Türk modernleşmesi çerçevesinde, gerek Osmanlı gerekse Cumhuriyet dönemlerinde izlenilen politikalarda, örnek alınan modelin Fransız devrimi ve kazanımları olduğu elbette bir gerçektir.Dolayısıyla Türk Milliyetçiliği’nin şekillenmesine katkıda bulunan yadsınamaz unsurlardan Fransız Devrimi, elbette yeri geldiğinde anımsatılacaktır. Fakat burada vurgulanmak istenen husus, çalışmada, araştırma evreninin Türk Milliyetçiliği’nin modern veçhesiyle sınırlandırılmadığı, modern ve modern-öncesi gelişmelerin zıtlıklar/sürelikliler açısından karşılaştırmaya çalışılacağıdır.

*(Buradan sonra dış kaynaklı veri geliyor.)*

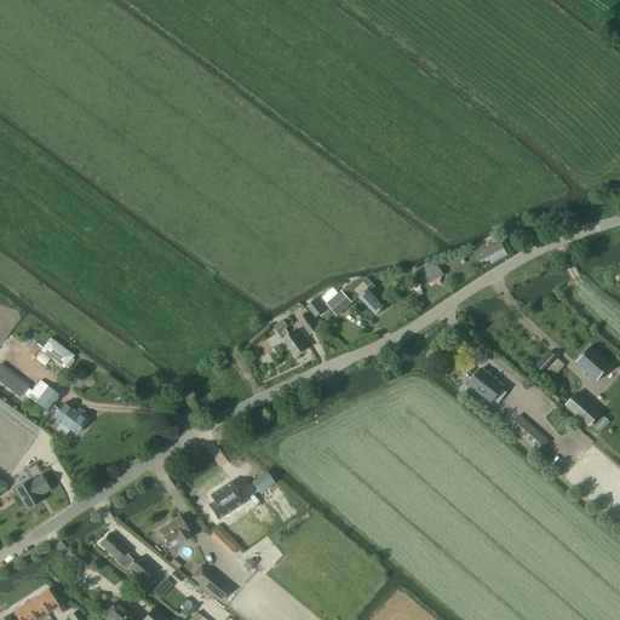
[(498,239),(482,247),(491,264),(507,256),(498,239)]
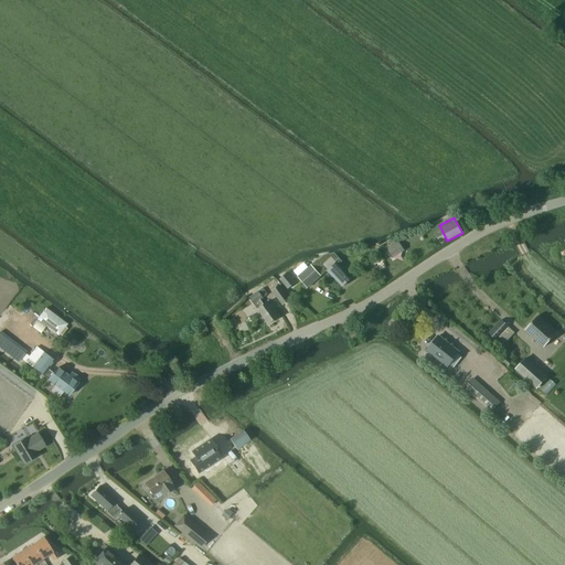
[(393,258),(405,251),(401,244),(388,253),(393,258)]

Böylelikle çalışmada sık sık devlet tarafından uygulanan pragmatik politikalar, “yeni hatırlanan/hatırlatılan milliyetçilik,”devlet milliyetçiliği-Kemalist milliyetçilik, sivil milliyetçilik (devletten bağımsız milliyetçilik) gibi kavramlar tartışmaya açılacaktır. Eseri sürdürürken Ernest Gellner, Charles Larmore, Will Kymlicka, Ebenstein-Fogelman, Hobbsbawn, Edward Hallet Carr’ın yanı sıra Şerif Mardin, Ziya Gökalp, Taha Parla, Çağlar Keyder, Erol Güngör, Cahit Tanyol ve Prens Sabahattin gibi araştırmacıların öngörülerinden de destek alındığı gözlemlenebilecektir.
Milliyetçiliğin verili bir teoriden ziyade, devletin görüşleri çerçevesinde kuramlaştırılmaya çalışıldığı 1944-1960 yılları arasında hamasi, aşırı-tepkici bir söylem hakimdi. “Ön-Türkçü” kuramcılar bir yandan milliyetçiliği devletten bağımsız kılmaya çalışırken, devletten de tam anlamıyla kopamıyor ve gelişen sosyalizm karşısında hayli tedirgin davranıyorlardı. 1960-1980’li yıllarda ise milliyetçi elitlerin nispeten daha sakin, dış kaynaklara fazlasıyla referans yapan bir konumda oldukları görülür. Ne var ki söz konusu süreçte sosyalizmin kitlelere ulaşması, devlette “sağ-sol” kadrolaşma savaşlarının doruk noktasına çıkmış olması, “Ulus-devlet”le milliyetçileri yeni bir “çekinceli ittifaka” itmişti. 1990’lı yıllarda sosyalizmin çözülmesi, üçüncü kuşak milliyetçi aydınların önünü açtı. Artık milliyetçilik gibi “kentli-laik” bir akımı anlatırken, görece laik politika güdülüyor ve devlet gözetilmesi gerektiği oranda düşünülüyordu. Hatta milliyetçi kadrolar zaman zaman devletin temel zihniyetini kıyasıya eleştirmekte sakınca da görmüyorlardı. Üçüncü kuşak milliyetçi kuramcılar da, devleti ilişkide bulunulan kuramlardan en önemli birisi (fetişizme dönüştürmemek kaydıyla) olarak ele almak ve devleti yönetecek bağımsız bir teori-söylemin mutlak işlerlik kazanması, yeni dönemin sayacaklarını anlatıyordu. Yeni kuşak milliyetçi söylem, pratiğin teoriyle yer değiştirmesi ve “Teoriden Pratiğe Milliyetçi Hareket”in başlangıcında başrol oynadı.